A verbatim copy of the lines from the one with "Cancelación gratuita" through the final line below is required; print it and nothing else.

=== Provided entries ===

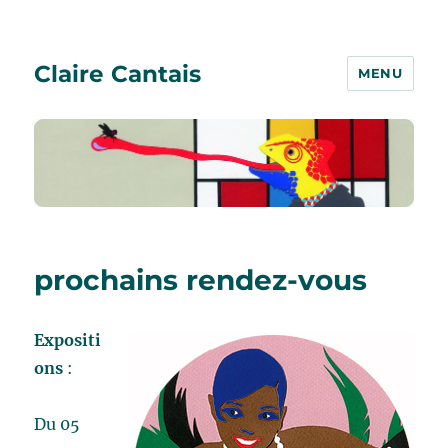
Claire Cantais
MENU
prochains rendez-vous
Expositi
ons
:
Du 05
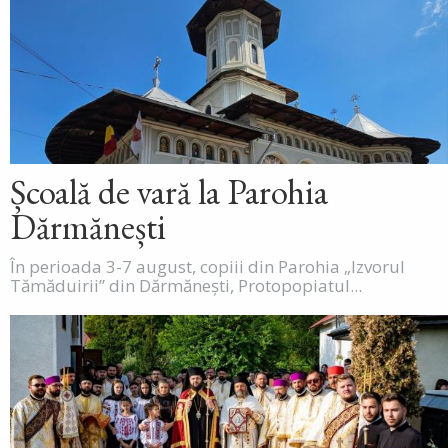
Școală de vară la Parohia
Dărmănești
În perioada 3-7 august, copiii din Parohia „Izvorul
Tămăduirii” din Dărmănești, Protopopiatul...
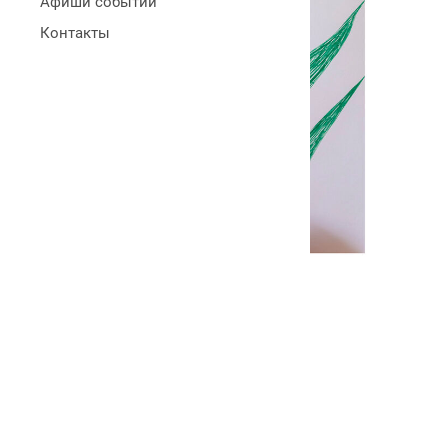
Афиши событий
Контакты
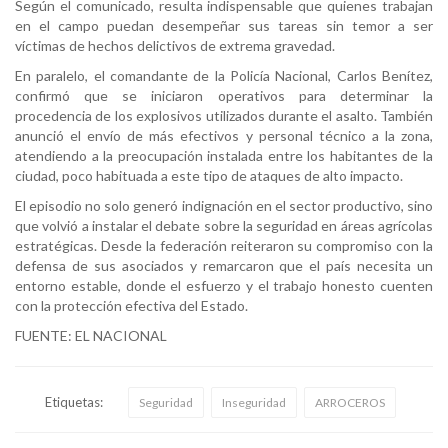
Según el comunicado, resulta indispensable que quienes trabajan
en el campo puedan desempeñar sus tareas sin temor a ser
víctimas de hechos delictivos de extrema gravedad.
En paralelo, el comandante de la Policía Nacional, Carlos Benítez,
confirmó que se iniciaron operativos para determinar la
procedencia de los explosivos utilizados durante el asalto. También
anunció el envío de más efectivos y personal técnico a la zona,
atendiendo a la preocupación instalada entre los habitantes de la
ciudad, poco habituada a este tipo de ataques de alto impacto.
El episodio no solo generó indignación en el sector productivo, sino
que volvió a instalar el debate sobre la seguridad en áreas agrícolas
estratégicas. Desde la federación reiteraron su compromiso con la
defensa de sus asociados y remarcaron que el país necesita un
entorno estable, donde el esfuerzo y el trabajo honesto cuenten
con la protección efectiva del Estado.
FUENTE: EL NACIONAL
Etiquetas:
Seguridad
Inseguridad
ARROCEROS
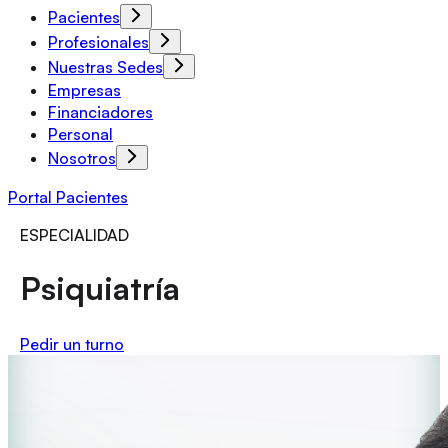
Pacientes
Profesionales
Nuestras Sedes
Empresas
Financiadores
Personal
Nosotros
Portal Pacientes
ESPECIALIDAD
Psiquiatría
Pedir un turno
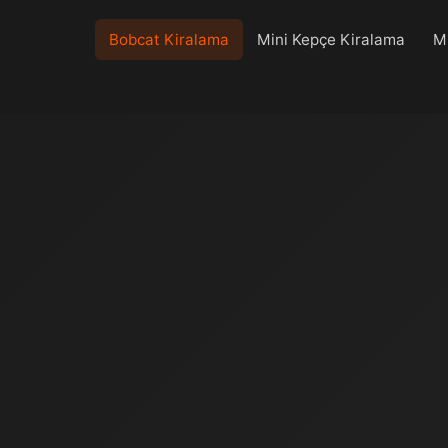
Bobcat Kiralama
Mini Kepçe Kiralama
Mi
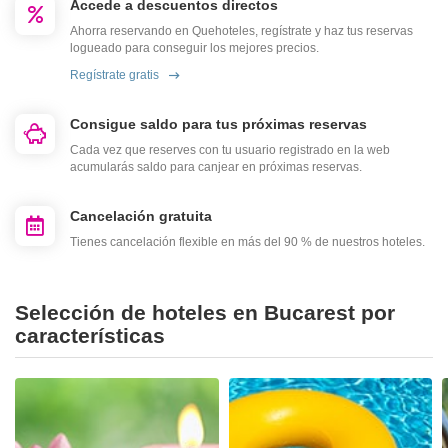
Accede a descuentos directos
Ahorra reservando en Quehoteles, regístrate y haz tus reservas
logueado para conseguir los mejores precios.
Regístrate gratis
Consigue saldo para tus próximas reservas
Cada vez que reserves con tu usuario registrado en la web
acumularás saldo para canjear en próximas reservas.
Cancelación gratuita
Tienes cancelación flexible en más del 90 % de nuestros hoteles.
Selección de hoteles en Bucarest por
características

===

Task answer –
Cancelación gratuita
Tienes cancelación flexible en más del 90 % de nuestros hoteles.
Selección de hoteles en Bucarest por
características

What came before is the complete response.